The IAA’s Stefan Appleby, Helen Tagliarini of Mars Chocolate and Steve Stafford of Wrigley joined John Green to explore how to improve merchandising.
Having been under the Premier fascia for three months, John wants to maximise his sales potential through merchandising.
“I’ve been a Premier shop since January. I’m now stocking some great new products and ranges, as well as a wider range of impulse lines like soft drinks and crisps. I hope the visit can help me understand how to look at which products work well together, how I should promote them and what simple changes I can make to grow my sales across the store.”
1.Cross-merchandise categories to gain linked sales
John has grown his sandwich and chilled snack sales and introduced pricemarked crisps, as well as doubling his soft drinks range. The key now, says Helen, is to link these purchases. “Meal deals are a brilliant way to increase basket spend and cater for your shoppers’ needs,” she says.
John is keen to introduce meal deals and cater for customers driving through who want to pick up a quick lunch. The challenge is how to communicate the message well in a small shop. Steve recommends using stickers in relevant sections, all in one colour, so people can see how sections link together. Some PoS material may be available from suppliers.

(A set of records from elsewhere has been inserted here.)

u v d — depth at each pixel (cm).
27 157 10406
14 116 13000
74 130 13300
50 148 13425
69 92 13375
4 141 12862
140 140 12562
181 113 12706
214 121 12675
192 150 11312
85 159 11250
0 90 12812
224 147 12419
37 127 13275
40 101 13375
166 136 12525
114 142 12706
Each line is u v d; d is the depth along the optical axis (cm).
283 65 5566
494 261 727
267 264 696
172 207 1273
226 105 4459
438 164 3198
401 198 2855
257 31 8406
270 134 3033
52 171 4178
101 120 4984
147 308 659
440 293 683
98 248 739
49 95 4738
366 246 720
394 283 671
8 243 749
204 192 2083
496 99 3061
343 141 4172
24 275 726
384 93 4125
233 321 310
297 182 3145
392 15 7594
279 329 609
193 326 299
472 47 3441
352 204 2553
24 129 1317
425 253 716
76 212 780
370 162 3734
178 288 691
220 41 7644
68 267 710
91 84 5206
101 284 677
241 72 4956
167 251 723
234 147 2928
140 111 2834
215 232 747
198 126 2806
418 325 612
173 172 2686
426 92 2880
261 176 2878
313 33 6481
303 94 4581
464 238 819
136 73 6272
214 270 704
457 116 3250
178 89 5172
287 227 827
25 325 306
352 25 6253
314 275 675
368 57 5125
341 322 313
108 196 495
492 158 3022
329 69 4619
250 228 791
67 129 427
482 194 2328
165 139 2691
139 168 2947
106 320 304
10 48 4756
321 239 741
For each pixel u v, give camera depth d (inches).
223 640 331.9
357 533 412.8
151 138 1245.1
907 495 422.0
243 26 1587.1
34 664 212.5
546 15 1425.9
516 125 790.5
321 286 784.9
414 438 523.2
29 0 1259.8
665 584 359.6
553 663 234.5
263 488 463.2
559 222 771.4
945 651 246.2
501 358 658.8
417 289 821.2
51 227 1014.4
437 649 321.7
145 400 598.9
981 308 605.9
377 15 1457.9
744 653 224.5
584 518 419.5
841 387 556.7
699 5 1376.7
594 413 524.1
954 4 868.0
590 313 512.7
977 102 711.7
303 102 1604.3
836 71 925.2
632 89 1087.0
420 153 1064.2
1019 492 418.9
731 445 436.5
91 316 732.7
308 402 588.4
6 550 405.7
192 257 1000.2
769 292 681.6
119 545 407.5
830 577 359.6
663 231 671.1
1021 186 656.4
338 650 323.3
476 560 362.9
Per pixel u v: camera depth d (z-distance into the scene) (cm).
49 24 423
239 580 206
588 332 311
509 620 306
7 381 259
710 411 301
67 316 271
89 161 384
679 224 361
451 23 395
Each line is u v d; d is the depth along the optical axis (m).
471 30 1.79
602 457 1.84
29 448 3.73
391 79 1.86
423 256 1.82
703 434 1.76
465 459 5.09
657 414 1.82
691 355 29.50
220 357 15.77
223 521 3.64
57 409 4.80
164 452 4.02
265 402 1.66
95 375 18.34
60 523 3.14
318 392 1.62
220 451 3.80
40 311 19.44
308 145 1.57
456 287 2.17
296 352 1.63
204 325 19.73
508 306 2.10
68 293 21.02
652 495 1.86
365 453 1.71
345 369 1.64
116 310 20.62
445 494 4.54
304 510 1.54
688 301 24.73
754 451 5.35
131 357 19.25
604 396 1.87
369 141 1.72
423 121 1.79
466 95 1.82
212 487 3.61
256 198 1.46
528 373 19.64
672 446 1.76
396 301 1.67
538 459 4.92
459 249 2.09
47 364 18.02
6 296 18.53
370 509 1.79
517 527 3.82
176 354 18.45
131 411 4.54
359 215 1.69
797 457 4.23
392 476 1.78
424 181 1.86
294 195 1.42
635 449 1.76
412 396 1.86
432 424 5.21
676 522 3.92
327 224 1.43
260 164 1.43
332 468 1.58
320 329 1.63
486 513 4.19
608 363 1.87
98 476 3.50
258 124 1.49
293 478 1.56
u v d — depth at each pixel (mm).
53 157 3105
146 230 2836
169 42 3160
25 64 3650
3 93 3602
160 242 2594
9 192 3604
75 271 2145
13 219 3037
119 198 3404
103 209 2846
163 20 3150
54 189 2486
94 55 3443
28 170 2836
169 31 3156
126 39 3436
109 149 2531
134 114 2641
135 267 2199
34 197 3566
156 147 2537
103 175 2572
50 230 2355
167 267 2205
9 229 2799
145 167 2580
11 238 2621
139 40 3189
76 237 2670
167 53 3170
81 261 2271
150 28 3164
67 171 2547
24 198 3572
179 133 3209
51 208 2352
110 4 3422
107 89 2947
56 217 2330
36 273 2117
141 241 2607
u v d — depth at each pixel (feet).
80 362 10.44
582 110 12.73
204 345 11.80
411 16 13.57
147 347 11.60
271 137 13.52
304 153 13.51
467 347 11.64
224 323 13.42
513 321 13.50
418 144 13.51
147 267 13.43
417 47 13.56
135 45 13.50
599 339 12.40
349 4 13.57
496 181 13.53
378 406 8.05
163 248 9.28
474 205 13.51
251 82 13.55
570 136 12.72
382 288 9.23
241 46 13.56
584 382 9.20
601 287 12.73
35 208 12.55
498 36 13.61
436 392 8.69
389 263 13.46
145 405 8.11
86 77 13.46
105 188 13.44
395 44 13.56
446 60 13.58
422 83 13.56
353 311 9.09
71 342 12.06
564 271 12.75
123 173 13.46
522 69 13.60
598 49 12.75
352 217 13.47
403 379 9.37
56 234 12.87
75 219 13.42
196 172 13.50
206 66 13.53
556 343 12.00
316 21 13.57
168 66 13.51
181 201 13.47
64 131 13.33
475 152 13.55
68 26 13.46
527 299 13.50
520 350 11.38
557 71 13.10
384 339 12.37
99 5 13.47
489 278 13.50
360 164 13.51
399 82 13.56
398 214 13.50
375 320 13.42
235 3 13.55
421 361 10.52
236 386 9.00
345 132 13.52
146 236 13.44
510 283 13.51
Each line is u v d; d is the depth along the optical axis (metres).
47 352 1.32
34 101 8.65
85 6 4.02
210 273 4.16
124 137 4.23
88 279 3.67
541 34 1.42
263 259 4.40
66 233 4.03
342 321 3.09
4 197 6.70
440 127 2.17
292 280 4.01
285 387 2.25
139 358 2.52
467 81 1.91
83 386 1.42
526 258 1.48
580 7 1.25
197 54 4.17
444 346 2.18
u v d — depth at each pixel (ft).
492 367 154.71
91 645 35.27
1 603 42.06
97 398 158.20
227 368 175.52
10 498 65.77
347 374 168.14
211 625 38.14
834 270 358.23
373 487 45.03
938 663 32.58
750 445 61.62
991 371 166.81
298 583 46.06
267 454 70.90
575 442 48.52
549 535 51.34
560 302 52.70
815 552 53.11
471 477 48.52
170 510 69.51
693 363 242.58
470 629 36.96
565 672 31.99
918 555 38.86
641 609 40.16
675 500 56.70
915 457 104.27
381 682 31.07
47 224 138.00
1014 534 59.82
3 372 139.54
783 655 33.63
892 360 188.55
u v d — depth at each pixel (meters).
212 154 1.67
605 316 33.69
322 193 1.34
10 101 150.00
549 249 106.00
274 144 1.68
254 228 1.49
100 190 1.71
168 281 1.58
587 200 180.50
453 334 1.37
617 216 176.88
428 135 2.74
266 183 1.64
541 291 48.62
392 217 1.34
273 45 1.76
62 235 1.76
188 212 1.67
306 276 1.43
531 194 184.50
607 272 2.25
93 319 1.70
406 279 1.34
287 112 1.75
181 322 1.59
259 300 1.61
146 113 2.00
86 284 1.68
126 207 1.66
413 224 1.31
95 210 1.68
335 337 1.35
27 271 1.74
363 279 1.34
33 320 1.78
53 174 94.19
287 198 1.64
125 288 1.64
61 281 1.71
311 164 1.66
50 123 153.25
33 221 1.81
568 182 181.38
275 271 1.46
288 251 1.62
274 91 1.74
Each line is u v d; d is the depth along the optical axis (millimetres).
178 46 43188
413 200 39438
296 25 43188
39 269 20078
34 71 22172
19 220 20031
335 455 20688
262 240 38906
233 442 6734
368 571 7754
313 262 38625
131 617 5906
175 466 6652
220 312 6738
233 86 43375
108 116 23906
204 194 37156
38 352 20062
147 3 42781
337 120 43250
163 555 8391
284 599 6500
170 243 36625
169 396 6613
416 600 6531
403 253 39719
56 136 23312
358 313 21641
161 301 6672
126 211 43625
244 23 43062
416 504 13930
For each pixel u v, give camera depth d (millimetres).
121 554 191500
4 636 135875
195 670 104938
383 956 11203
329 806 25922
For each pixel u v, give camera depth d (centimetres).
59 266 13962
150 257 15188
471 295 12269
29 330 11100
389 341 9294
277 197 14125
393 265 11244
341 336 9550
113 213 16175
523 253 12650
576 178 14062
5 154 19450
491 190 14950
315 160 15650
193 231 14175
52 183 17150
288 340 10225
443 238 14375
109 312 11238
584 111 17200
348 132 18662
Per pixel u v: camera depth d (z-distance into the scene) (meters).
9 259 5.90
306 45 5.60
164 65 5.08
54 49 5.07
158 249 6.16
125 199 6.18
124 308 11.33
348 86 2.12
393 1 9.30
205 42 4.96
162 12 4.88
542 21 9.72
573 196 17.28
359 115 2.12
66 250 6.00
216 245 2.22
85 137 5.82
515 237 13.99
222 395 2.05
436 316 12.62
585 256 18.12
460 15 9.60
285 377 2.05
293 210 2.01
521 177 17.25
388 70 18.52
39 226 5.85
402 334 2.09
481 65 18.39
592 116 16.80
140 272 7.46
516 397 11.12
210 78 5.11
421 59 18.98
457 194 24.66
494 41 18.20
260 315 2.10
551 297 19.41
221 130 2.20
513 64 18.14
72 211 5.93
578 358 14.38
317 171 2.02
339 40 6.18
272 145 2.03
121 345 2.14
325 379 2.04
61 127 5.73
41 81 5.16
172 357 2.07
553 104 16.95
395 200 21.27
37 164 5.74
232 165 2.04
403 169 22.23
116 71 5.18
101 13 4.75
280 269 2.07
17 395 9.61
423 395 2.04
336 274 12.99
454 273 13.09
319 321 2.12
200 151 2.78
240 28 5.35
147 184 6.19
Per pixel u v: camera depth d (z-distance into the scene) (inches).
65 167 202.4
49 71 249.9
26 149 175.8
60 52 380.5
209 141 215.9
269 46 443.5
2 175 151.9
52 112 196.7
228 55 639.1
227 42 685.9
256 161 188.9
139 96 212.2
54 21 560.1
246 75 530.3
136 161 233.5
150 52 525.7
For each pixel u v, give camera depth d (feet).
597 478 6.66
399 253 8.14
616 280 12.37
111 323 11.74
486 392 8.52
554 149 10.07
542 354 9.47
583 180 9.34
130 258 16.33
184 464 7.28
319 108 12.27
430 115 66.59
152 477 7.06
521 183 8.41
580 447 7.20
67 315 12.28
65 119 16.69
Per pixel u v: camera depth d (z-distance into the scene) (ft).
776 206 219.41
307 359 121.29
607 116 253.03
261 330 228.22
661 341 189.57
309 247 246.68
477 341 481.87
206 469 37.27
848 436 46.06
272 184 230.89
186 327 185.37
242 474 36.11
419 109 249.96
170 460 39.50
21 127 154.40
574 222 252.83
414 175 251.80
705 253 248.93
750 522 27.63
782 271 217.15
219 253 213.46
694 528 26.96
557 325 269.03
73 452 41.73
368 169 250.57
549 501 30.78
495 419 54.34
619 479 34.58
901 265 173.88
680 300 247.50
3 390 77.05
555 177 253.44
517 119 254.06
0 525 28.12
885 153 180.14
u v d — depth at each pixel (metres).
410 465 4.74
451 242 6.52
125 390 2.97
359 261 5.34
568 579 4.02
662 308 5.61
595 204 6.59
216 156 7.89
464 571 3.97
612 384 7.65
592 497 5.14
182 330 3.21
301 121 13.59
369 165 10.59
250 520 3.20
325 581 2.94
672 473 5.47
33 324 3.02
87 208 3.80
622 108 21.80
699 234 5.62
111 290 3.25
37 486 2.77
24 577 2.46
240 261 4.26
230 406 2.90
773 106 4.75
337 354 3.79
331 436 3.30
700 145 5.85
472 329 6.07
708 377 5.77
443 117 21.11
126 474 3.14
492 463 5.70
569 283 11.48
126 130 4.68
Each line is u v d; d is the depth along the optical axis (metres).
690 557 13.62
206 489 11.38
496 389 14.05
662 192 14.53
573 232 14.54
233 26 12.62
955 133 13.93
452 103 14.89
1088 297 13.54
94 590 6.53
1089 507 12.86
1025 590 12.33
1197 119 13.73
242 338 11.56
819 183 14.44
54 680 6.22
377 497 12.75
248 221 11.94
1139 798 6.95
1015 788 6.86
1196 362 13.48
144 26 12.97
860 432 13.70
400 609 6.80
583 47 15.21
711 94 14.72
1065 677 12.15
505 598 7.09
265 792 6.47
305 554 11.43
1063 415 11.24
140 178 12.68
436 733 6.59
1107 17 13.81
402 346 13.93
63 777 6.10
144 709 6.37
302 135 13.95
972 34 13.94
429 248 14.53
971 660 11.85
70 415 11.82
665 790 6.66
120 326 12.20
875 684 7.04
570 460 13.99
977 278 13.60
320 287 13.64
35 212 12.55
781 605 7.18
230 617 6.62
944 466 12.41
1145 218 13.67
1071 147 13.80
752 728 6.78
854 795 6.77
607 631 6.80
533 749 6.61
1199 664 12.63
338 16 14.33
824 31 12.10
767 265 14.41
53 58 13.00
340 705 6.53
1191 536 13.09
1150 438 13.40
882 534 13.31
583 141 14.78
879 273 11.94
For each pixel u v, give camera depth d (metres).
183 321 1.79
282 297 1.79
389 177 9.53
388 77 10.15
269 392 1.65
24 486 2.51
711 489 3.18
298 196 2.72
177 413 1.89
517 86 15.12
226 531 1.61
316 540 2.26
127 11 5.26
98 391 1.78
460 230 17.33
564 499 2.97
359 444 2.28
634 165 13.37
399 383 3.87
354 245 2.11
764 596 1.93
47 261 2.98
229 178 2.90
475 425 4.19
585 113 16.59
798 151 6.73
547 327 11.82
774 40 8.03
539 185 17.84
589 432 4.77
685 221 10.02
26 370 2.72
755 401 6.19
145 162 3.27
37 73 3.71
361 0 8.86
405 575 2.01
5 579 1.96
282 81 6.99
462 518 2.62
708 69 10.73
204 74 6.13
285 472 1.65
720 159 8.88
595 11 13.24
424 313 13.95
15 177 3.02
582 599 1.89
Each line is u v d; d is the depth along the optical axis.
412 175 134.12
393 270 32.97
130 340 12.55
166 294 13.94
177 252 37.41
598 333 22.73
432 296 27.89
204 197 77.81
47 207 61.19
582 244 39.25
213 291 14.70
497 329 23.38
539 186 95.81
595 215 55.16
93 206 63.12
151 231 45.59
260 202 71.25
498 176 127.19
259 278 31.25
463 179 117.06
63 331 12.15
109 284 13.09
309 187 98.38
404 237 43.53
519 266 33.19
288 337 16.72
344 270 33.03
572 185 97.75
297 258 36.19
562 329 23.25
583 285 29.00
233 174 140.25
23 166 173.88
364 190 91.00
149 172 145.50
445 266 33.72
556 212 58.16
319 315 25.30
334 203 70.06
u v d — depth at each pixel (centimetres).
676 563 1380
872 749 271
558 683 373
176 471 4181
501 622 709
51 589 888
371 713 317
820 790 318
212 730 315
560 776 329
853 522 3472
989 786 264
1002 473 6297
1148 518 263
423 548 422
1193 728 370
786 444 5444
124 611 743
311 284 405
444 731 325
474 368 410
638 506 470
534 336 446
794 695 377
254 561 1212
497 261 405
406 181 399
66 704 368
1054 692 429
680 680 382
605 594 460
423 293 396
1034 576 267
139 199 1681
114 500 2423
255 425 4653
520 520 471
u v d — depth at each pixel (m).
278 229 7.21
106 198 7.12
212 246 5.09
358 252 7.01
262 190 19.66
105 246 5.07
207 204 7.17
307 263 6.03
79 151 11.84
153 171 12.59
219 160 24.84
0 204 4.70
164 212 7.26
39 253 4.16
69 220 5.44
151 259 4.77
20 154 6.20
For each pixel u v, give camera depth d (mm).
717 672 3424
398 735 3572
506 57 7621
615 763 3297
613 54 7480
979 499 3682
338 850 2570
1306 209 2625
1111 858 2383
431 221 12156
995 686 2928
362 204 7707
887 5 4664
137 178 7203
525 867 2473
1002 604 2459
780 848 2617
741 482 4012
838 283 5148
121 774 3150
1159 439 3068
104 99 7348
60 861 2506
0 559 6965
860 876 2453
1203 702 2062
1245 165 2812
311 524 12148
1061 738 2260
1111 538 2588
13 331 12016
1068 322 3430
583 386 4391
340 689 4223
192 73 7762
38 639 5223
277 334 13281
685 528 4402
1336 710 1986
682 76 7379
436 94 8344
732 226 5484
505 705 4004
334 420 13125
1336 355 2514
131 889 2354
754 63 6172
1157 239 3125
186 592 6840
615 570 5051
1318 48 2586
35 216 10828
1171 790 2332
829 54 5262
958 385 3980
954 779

Action: Introduce a meal deal offer to increase basket spend and cater for your shoppers needs.
2. Introduce adjacencies, check they are working and make adjustments
The key to increasing basket spend is understanding which products sell well together. John’s new fruit and veg range, coupled with local sausages and chicken, is an opportunity, says Steve. “Think about what your customers might want in the evening.” Steve recommends making sure similar products are put together to give time-pressed commuters the opportunity to easily pick up ingredients they need.
John can use his EPoS data, which he is already monitoring, to see which products sell well together.
“Adjacencies are crucial,” agrees Helen. “Take your five biggest sellers, look at what they’re bought with, and put them closer together to drive linked sales.”
Action: Place best-selling products near each other to give time-pressed shoppers easy options.
3. Group products so shoppers can make quick decisions on what to buy
John believes strongly in pricemarking, and uses Booker PoS to communicate multibuy sales offers. It’s crucial, says Helen, not to confuse shoppers and lose some great value messages being offered. “John’s shoppers love value but being creative with how they’re promoted will help them see that easier.”
Helen also says secondary siting would help interrupt shoppers’ journeys. “Using clip-on confectionery display units is a simple way of doing this.” Steve agrees impulsive categories can benefit hugely from secondary siting. “You also need to ensure that primary displays deliver, use PoS to stand products up. How you display what you’re selling is crucial.”
Action: Introduce secondary siting to interrupt shoppers’ journeys.